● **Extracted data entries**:
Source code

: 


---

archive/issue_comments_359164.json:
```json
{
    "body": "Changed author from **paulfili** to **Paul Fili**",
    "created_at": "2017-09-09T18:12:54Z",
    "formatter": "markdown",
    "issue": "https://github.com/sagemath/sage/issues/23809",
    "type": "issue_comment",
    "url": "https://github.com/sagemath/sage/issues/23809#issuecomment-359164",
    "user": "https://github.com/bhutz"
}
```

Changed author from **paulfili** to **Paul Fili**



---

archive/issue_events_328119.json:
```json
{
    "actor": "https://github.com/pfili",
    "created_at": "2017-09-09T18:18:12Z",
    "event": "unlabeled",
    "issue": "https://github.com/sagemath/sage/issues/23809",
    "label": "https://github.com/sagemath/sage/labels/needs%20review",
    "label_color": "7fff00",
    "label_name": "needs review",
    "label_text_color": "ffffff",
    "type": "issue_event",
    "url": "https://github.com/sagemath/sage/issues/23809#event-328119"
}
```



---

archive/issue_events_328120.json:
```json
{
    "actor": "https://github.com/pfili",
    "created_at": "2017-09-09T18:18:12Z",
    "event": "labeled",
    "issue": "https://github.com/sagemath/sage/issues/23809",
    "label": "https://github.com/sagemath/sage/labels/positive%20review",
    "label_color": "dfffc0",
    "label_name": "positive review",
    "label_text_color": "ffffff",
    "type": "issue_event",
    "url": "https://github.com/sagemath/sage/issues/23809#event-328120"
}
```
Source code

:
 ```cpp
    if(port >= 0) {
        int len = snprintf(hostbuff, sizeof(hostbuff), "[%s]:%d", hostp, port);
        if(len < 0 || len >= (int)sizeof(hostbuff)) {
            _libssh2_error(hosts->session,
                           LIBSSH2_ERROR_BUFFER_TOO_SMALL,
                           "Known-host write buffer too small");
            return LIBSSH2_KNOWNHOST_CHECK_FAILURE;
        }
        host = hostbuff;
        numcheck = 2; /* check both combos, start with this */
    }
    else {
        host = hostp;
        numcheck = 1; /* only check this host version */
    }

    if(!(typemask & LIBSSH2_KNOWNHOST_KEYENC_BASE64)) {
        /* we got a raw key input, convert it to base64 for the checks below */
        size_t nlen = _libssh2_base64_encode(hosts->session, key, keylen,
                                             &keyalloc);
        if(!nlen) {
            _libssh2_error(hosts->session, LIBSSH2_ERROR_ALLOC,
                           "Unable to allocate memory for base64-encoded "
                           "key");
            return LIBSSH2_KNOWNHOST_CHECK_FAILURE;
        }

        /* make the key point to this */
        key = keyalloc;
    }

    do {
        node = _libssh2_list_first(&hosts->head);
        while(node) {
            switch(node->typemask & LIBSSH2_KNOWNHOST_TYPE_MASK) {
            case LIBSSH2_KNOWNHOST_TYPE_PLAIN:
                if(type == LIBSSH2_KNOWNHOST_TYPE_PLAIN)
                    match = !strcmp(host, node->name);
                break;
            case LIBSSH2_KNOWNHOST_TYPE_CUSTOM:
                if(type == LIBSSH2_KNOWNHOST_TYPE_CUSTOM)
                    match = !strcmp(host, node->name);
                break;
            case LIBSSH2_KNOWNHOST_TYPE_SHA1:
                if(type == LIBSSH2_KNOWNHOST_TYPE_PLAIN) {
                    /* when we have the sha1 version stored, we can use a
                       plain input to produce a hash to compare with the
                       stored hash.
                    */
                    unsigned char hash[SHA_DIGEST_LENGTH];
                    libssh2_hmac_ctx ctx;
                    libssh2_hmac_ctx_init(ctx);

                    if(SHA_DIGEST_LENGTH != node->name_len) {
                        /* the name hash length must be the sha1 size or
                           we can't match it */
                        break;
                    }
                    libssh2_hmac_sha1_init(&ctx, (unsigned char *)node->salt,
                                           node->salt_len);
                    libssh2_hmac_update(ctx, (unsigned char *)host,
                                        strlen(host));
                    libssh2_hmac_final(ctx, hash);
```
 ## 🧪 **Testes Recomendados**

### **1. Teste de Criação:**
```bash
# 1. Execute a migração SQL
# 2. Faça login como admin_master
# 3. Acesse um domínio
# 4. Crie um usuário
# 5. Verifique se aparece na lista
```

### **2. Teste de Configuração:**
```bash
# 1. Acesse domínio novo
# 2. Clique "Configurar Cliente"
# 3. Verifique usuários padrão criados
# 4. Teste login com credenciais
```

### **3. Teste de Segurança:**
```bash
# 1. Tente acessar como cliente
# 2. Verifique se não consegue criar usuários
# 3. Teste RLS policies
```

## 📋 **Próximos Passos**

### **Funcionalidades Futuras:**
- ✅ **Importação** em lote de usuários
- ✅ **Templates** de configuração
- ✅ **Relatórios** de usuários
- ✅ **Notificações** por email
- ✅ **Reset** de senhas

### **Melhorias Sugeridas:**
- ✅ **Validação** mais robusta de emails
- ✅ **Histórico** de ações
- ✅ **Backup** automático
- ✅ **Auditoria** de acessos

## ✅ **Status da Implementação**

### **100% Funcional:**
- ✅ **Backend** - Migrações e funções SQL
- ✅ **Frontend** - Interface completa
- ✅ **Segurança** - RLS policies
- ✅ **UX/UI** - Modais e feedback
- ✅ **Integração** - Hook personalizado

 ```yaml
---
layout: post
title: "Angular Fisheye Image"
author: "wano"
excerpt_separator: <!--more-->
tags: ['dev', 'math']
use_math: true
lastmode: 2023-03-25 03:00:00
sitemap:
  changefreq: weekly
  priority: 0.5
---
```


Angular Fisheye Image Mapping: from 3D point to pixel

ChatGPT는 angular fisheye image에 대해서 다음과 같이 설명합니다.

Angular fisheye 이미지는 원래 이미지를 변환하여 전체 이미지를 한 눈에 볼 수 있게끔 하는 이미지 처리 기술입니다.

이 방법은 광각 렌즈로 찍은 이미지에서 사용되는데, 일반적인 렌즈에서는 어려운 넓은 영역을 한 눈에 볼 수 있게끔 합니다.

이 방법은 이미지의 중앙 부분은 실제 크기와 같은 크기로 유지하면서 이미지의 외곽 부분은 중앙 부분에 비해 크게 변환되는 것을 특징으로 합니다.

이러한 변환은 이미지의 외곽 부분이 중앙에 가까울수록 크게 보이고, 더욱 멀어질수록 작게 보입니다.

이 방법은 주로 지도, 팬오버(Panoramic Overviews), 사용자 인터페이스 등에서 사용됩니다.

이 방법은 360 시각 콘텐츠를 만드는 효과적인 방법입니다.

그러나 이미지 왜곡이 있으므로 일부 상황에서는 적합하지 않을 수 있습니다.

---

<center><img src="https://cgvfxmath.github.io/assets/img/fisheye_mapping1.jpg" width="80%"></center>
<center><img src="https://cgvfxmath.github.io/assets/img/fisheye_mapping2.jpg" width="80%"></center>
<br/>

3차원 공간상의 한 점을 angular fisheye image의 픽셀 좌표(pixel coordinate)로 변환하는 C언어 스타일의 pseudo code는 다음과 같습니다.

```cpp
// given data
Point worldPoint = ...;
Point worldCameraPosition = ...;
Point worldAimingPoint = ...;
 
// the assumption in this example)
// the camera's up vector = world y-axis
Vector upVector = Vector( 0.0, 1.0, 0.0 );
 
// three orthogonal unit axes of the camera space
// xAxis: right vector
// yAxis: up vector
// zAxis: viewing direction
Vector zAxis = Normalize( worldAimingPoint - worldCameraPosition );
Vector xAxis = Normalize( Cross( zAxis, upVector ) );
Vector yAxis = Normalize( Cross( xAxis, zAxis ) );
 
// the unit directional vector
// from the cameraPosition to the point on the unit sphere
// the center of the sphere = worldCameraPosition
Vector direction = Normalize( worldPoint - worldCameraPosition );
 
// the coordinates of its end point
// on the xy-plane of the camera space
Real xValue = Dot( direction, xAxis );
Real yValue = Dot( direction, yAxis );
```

● **Exercise**: Look through the data above. Each line containing the word "stored" needs to be copied.

● **Completed task**:
                    /* when we have the sha1 version stored, we can use a
                       stored hash.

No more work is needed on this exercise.